Thaddeus Stevens and Lydia Hamilton Smith banners
In progress: Thaddeus Stevens & Lydia Hamilton Smith Center for History and Democracy, Lancaster, PA.

Public History

I believe the study of the past can help guide the fight for racial and economic justice today. In order for that to work, however, history needs to be a democratic undertaking—consumed, challenged, and mobilized by people outside academia. To that end, I've taken part in a number of public history projects over the past few years.

Current Project

In 2025, I am working with Professor Nik Ribianszky of Queen's University Belfast to research Irish-born residents of eighteenth- and nineteenth-century Natchez, Mississippi. Our aim is to build a free-to-use online database tracing multiple generations of transatlantic migration.

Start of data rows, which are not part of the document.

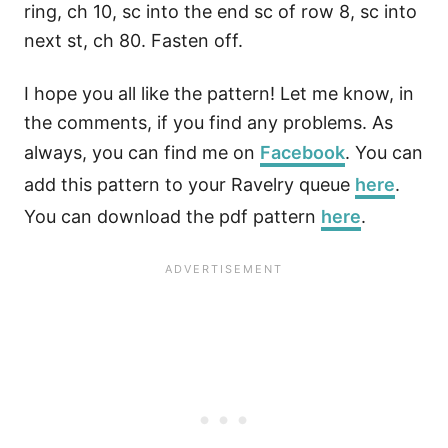
ring, ch 10, sc into the end sc of row 8, sc into
next st, ch 80. Fasten off.
I hope you all like the pattern! Let me know, in
the comments, if you find any problems. As
always, you can find me on
Facebook
. You can
add this pattern to your Ravelry queue
here
.
You can download the pdf pattern
here
.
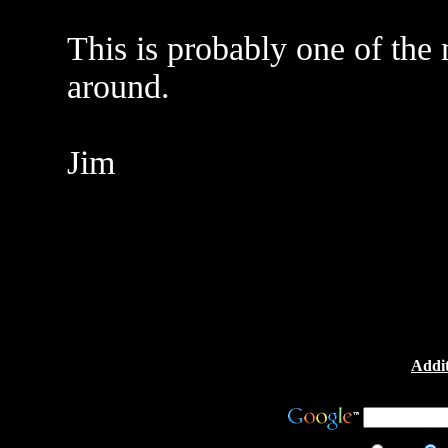
This is probably one of the 
around.
Jim
Addit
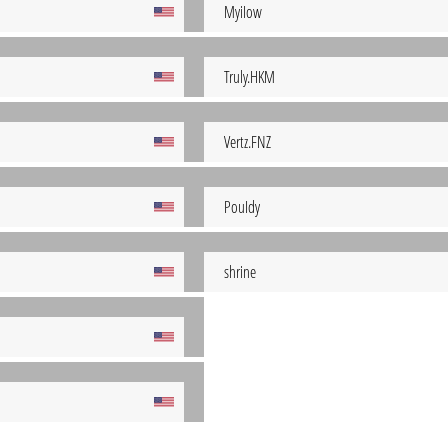
MyiIow
Truly.HKM
Vertz.FNZ
PouIdy
shrine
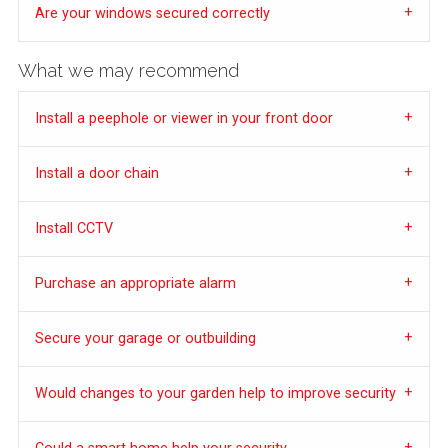
Are your windows secured correctly
What we may recommend
Install a peephole or viewer in your front door
Install a door chain
Install CCTV
Purchase an appropriate alarm
Secure your garage or outbuilding
Would changes to your garden help to improve security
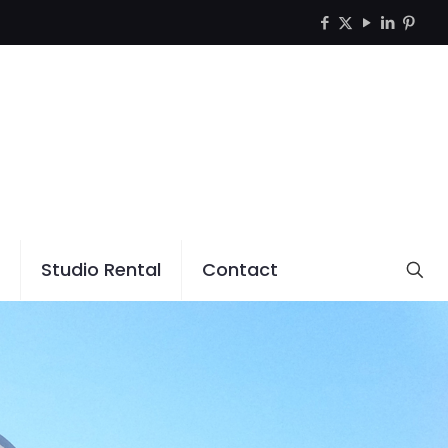
Studio Rental
Contact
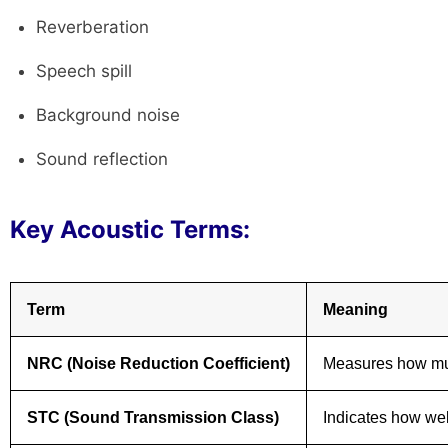
Reverberation
Speech spill
Background noise
Sound reflection
Key Acoustic Terms:
Term
Meaning
NRC (Noise Reduction Coefficient)
Measures how muc
STC (Sound Transmission Class)
Indicates how wel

By providing intimate portraits of hundreds of Irish Americans ranging from slaveholders to overseers to free workers who opposed bondage, the database will enable scholars and members of the public to understand better the connections between U.S. slavery and the British Isles—connections at the foundation of so many modern institutions.

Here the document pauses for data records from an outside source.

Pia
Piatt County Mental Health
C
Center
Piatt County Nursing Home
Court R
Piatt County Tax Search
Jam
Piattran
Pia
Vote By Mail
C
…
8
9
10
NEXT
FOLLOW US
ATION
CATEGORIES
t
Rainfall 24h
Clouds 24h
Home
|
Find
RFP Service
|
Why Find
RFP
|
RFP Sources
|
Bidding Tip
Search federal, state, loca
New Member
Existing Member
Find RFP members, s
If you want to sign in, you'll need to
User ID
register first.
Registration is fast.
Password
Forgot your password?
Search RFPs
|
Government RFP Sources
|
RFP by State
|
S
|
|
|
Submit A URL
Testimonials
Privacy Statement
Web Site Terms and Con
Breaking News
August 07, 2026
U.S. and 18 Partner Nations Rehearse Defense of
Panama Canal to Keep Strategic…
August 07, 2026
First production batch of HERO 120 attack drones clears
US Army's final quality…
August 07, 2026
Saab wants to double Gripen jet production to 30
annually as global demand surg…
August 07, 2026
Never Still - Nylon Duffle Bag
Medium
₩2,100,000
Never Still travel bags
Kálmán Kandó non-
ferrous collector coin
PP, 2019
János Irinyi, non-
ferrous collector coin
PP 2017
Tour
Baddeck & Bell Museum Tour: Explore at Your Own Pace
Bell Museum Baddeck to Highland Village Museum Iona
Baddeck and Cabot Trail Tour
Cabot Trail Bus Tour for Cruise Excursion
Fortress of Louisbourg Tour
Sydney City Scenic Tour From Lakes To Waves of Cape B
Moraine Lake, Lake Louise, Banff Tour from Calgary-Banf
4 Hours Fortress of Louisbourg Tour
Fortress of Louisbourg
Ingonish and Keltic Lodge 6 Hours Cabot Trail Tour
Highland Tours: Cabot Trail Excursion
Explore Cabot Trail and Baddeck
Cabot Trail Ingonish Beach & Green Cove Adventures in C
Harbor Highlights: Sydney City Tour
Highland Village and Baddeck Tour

Prior to coming to Belfast, I was part of a team helping to develop the Thaddeus Stevens & Lydia Hamilton Smith Center for History and Democracy, an interpretive museum and educational center scheduled to open in Lancaster, Pennsylvania, in 2026. Housed in the old law office and home of the leading Radical Republican Congressman and his longtime collaborator, the Stevens & Smith Center explicitly aims to draw lessons from the nineteenth-century struggle for emancipation and enfranchisement to inform contemporary progressive movements.